The wheels up party is a venerable CIA tradition, normally celebrated at overseas stations when a particularly incompetent Chief of Station or a hostile ambassador was in the process of permanently leaving post. The drinking would begin at a time estimated to coincide with the moment when the dearly departed’s aircraft lifted off from the tarmac on its way to Washington.
Wheels ups are rarer at CIA headquarters in Langley, Va., though celebrations were reported when Ronald Reagan defeated Jimmy Carter in 1980; but as a number of senior officers in the Agency actually had a hand in that development, there was probably a measure of self-congratulation at a job well done.

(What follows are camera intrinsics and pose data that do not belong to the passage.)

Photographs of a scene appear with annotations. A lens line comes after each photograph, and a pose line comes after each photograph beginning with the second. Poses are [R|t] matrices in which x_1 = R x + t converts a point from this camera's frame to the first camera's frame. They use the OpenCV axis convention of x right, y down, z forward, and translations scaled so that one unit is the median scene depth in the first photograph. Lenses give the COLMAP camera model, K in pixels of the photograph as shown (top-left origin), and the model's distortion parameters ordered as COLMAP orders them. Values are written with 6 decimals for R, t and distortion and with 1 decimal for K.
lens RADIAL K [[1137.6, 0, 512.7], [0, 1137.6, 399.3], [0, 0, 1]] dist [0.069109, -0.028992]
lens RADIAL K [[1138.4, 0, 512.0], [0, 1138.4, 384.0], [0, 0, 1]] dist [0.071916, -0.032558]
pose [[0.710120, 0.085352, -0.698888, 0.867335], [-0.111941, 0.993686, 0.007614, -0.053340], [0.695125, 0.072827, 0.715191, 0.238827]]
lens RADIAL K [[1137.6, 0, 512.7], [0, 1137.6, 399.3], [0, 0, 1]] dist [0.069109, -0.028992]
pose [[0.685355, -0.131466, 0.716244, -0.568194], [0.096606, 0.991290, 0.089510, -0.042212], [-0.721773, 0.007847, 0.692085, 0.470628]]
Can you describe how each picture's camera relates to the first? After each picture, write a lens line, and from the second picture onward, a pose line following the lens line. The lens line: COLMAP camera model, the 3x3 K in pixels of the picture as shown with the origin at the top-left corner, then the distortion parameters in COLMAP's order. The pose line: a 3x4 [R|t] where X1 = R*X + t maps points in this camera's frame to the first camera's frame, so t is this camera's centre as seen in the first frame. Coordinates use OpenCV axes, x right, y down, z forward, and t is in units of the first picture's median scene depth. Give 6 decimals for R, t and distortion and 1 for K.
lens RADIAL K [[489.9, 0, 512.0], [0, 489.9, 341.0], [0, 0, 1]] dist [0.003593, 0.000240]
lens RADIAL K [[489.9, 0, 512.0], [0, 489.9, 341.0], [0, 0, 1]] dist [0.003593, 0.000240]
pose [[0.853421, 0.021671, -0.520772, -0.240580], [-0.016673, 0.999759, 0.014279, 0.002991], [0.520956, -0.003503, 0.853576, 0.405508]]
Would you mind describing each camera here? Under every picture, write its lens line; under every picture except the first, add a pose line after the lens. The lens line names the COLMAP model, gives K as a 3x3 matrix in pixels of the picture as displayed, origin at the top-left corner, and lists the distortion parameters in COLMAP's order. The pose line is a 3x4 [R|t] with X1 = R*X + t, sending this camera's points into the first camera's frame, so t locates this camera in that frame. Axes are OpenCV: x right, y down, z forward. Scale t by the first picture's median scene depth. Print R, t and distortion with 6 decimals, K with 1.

One might well imagine that the partying began at Langley shortly after the polls closed last Tuesday, as soon as it became clear that there would be a GOP Senate majority. More to the point, Sen. Dianne Feinstein would be performing her own wheels up, relinquishing her position as Select Committee on Intelligence (SSCI) chair to be replaced by the little known Richard Burr of North Carolina. Burr is regarded by the Agency as a good friend, someone who had already staked out a position in favor of protecting government secrecy, stating “I personally don’t believe that anything that goes on in the intelligence committee should ever be discussed publicly.” He also basically supports the CIA position that torture produced information critical to the killing of Osama bin Laden, commenting that “The information that eventually led us to this compound was the direct result of enhanced interrogations…” Burr is regarded as a right-wing conservative and has earned the ultimate accolade of a zero rating from the American Civil Liberties Union.
Now some might argue that Feinstein herself did her best to preserve the executive branch’s right to assassinate Americans overseas, to spy secretly, set up black site prisons and to engage in other activities that are best not discussed in polite company. Many of these activities were carried out by the CIA, but Feinstein did draw the line at torture, which is one of the few illegal acts that the Obama administration credibly claims to be against, placing Feinstein on safe ground bureaucratically speaking. She only turned against the Agency when she learned that it had had the temerity to spy on the activity of her own committee.
In a recent speech made before the midterms, election Director of National Intelligence, James Clapper expressed his confidence that congressional moves to rein in National Security Agency spying had pretty much lost momentum. With Republicans now firmly in charge, remaining watered down measures are likely to die in committee.